Как писали очевидцы, гора содрогалась от взрывов, а изнуренные блокадой горцы, будто ища в смерти спасения от бесконечного ужаса, решались на самые отчаянные предприятия. И что даже сам Шамиль выходил молиться на открытое место или просто подолгу сидел там с сыном на коленях, ожидая пули, как избавления.

Затянувшееся противостояние и неопределенность создавшегося положения побудили стороны вновь начать переговоры.

Шамиль решился выдать Граббе своего сына, надеясь, что это остановит кровопролитие. Объясняя свое решение сподвижникам, он ссылался на Пророка Мусу (Моисея), которому Бог определил расти во власти Фараона. Передавая сына в руки Граббе, Шамиль мысленно вручал его воле Аллаха — лучшего хранителя человеческих судеб.

Однако Граббе не удовлетворился получением заложника, не отошел от Ахульго и требовал к себе самого Шамиля.

# [ИЗВЛЕЧЕННЫЕ ДАННЫЕ]
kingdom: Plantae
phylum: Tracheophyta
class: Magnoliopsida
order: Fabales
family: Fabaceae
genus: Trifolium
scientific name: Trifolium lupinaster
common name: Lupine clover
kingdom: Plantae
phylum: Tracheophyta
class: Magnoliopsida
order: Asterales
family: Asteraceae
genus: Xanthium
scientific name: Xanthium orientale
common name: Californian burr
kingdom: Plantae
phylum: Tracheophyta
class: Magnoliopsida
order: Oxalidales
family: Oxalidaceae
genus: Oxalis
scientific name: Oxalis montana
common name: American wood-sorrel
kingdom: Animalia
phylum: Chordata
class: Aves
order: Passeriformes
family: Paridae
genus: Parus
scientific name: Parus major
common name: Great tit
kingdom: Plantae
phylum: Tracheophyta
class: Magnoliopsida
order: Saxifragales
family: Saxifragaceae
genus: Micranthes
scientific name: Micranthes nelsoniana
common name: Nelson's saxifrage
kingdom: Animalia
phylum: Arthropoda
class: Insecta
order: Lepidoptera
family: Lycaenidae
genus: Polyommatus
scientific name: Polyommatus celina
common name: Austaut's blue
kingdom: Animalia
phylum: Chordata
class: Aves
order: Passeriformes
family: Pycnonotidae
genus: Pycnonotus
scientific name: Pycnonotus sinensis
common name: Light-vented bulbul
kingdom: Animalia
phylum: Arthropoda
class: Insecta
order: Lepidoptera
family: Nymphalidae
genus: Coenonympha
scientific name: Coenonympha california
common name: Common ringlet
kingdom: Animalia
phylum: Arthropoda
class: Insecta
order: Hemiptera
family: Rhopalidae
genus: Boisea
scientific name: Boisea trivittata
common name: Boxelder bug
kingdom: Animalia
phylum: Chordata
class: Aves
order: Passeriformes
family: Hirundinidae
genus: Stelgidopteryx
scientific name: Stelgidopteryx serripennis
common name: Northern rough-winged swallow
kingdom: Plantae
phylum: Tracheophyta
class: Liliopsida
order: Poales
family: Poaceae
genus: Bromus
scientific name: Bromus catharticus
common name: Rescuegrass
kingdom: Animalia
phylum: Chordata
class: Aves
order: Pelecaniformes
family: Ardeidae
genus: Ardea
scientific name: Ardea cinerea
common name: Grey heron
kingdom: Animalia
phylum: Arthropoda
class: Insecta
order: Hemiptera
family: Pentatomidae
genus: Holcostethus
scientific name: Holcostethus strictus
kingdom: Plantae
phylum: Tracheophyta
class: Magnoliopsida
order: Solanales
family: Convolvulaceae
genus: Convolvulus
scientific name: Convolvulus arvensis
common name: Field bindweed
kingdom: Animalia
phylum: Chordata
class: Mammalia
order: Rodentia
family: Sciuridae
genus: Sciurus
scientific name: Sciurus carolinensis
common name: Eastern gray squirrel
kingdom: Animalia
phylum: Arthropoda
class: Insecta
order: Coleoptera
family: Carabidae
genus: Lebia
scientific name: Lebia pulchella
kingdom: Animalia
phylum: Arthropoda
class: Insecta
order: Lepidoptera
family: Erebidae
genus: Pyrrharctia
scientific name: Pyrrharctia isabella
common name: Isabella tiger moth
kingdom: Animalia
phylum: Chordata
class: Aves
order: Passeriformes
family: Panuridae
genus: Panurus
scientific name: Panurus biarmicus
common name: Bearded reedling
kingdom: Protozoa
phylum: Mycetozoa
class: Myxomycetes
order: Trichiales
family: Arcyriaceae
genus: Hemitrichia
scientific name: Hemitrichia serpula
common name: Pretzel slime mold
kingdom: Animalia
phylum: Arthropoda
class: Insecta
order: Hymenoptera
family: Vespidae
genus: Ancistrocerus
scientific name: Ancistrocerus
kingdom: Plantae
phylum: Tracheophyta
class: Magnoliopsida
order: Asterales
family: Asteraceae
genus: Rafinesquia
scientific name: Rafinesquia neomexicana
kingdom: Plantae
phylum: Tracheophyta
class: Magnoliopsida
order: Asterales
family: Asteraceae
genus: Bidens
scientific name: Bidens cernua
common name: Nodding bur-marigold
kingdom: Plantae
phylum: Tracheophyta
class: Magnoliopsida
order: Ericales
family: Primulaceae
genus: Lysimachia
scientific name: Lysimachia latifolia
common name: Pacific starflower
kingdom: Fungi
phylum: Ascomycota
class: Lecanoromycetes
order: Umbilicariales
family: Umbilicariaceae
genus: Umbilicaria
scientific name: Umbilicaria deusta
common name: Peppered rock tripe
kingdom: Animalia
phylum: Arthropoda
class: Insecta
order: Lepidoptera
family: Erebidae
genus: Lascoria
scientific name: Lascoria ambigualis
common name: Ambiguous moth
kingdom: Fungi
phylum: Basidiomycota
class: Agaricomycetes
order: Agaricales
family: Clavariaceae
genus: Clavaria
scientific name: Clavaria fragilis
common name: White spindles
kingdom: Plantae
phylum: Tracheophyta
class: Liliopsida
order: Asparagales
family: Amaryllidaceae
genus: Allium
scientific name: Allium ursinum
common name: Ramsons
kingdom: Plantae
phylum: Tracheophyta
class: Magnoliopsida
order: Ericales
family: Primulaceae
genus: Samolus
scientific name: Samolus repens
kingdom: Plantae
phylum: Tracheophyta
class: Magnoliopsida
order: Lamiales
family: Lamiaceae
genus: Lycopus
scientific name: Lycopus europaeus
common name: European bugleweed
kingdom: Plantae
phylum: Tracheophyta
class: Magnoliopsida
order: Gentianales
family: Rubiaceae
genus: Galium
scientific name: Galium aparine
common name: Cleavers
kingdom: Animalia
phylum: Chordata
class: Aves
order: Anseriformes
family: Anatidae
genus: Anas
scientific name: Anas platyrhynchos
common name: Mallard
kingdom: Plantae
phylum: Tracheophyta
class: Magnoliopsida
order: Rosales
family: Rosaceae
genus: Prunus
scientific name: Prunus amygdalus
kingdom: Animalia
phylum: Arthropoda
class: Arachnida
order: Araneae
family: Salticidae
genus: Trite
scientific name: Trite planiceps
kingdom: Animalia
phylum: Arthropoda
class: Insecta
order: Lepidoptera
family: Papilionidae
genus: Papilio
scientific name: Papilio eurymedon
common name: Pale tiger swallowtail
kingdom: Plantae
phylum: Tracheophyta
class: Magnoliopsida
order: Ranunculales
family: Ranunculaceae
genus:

# [ЗАДАНИЯ]
1. Перечислите все действия Шамиля, о которых сообщается в тексте об Ахульго.
2. Ответьте на вопросы по тексту об Ахульго.
(a) На какого пророка ссылался Шамиль, объясняя свое решение?
(b) Что побудило стороны вновь начать переговоры?
(c) Кого Граббе требовал к себе после получения заложника?

# [ОТВЕТЫ К ЗАДАНИЯМ]
1. Выходил молиться на открытое место; подолгу сидел с сыном на коленях, ожидая пули; решился выдать Граббе своего сына; объяснял свое решение сподвижникам, ссылаясь на Пророка Мусу; передавая сына Граббе, мысленно вручал его воле Аллаха.

2.
(a) На Пророка Мусу (Моисея).
(b) Затянувшееся противостояние и неопределенность создавшегося положения.
(c) Самого Шамиля.